Texte à lire:
══════════════════════════════
Au fil des années, les Éditions Malpertuis se façonnent une réputation de qualité nullement abusive. Sobrement titrée Malpertuis II leur nouvelle anthologie ne déroge pas à cette règle. Entre ses pages se dissimule le panorama annuel des meilleurs textes fantastiques du moment.
  Lavée de Nico Bally commence la danse en privilégiant le percutant et non pas la longueur. L’esprit humain est parfois si complexe comme le démontre cette lavandière qui nettoie beaucoup de choses dans l’eau, et pas seulement des vêtements.
  Un étrange jeu télévisé qui fait découvrir à un adolescent qu’un tueur est lâché sur sa famille, en commençant par son père, est la base de L’assassin viendra ce soir de Brice Tarvel. Vous ne regarderez plus la TV du même œil après cette course contre la montre, mais surtout contre la mort.
  Plus loin de nous se situe le décor de Ce qui est moi de Ophélie Bruneau entourant une jeune femme dont la sœur n’aurait pas dû défier le rebouteux du village. La pauvre subit, au travers elle, la malédiction en retour en livrant le témoignage poignant d’une sombre réalité.
  Dans Rendez-vous nocturne de Jacques Fuentealba, un homme se plaint de son ex-femme qui le retrouve toujours malgré ses changements d’adresse pour lui donner un rendez-vous annuel. Le dernier chapitre livrera le secret de cette liaison bien particulière.
══════════════════════════════
Consigne: Pouvez-vous poursuivre la critique de l'anthologie Malpertuis II à partir de sa dernière phrase, en présentant de la même manière les nouvelles suivantes ?

Matériel fourni:
══════════════════════════════
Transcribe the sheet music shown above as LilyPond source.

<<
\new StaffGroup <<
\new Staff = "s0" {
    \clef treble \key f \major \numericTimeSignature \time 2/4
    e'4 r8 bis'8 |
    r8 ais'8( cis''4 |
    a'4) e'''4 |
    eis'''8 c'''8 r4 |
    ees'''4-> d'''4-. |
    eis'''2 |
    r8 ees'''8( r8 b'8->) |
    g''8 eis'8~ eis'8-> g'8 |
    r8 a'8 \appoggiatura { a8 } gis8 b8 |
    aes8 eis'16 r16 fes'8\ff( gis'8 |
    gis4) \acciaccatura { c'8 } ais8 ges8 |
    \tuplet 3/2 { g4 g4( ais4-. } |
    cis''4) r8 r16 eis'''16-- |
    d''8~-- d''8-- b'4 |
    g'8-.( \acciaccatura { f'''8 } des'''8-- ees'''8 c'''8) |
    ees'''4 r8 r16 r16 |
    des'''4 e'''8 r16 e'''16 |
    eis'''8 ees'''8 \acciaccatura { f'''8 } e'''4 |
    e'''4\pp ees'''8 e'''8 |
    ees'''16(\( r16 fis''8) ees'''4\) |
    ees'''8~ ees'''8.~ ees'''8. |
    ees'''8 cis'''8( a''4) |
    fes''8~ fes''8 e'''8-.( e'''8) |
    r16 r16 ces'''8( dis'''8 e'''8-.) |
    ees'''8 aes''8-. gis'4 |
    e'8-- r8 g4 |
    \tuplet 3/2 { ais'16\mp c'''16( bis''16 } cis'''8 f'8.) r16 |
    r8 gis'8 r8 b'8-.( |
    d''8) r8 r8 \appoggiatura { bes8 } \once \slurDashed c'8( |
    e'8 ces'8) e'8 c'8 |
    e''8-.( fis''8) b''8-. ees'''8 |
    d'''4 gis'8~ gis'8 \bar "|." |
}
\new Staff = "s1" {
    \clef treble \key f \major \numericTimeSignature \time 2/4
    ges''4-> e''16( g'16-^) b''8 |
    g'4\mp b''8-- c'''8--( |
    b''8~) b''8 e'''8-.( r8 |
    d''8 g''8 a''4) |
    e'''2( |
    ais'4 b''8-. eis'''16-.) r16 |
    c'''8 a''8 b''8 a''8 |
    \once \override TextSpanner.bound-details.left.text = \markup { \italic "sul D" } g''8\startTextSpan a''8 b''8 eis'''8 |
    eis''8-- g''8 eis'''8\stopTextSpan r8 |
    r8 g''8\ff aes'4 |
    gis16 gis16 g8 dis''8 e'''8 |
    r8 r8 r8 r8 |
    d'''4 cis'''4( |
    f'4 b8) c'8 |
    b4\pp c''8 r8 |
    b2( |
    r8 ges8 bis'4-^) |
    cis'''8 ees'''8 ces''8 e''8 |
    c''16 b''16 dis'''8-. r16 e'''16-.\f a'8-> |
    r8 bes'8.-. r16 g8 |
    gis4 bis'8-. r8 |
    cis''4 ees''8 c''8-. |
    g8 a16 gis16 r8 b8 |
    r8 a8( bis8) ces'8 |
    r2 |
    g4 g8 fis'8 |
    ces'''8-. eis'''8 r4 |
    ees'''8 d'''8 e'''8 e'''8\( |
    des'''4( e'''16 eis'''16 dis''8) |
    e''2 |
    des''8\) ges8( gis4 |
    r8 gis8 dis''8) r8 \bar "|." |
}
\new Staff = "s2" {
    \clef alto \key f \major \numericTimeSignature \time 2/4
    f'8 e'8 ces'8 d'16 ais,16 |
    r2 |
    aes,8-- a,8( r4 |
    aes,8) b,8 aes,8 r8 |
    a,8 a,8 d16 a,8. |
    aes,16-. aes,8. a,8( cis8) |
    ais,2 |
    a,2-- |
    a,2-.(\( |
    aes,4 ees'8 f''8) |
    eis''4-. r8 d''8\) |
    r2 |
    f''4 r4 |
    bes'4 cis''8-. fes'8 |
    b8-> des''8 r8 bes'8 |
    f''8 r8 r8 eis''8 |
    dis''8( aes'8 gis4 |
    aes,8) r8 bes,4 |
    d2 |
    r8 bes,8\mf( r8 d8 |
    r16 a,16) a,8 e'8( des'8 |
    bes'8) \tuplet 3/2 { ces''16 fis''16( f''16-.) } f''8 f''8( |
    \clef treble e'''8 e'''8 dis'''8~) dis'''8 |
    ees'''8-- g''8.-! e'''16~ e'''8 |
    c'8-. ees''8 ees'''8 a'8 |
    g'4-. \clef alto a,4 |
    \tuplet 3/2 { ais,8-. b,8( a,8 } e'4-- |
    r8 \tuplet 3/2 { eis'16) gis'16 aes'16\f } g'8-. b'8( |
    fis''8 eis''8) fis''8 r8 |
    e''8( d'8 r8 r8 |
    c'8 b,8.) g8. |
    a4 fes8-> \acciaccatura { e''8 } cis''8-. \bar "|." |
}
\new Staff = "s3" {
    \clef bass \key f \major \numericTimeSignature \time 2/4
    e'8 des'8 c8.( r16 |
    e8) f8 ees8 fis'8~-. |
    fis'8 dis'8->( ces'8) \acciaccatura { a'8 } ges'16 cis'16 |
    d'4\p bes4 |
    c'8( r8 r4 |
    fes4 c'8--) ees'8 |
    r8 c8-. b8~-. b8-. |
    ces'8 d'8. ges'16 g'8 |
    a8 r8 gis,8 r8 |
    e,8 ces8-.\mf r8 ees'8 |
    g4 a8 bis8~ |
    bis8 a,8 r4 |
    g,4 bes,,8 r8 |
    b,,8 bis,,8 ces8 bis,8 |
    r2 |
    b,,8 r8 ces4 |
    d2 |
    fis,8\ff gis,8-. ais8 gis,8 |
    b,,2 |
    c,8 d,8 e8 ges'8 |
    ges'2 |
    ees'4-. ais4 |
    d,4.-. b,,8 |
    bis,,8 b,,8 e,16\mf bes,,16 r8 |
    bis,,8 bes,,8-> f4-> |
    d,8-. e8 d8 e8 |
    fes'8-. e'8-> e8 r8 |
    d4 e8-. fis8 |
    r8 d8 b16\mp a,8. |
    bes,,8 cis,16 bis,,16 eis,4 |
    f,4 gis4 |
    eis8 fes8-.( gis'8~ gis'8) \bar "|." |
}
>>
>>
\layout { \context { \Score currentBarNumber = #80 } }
══════════════════════════════
Corrigé:
  Une jeune fille qui s’entiche d’une photo qui a fait la une des journaux est le sujet de Mon ami de papier de Ketty Steward, dans un registre hésitant entre l’étrange et le sordide. Assez éloigné du fantastique des autres textes, mais intéressant d’un point de vue psychologique.
  Dans Has-been Blues de Franck Ferric, le lecteur suit les errances d’un vieillard, limite clochard, qui traîne sa carcasse le long de la route toujours en direction de l’ouest. Le mythe du vampire revu et corrigé dans un genre différent, Américanisé, empli d’états d’âme originaux.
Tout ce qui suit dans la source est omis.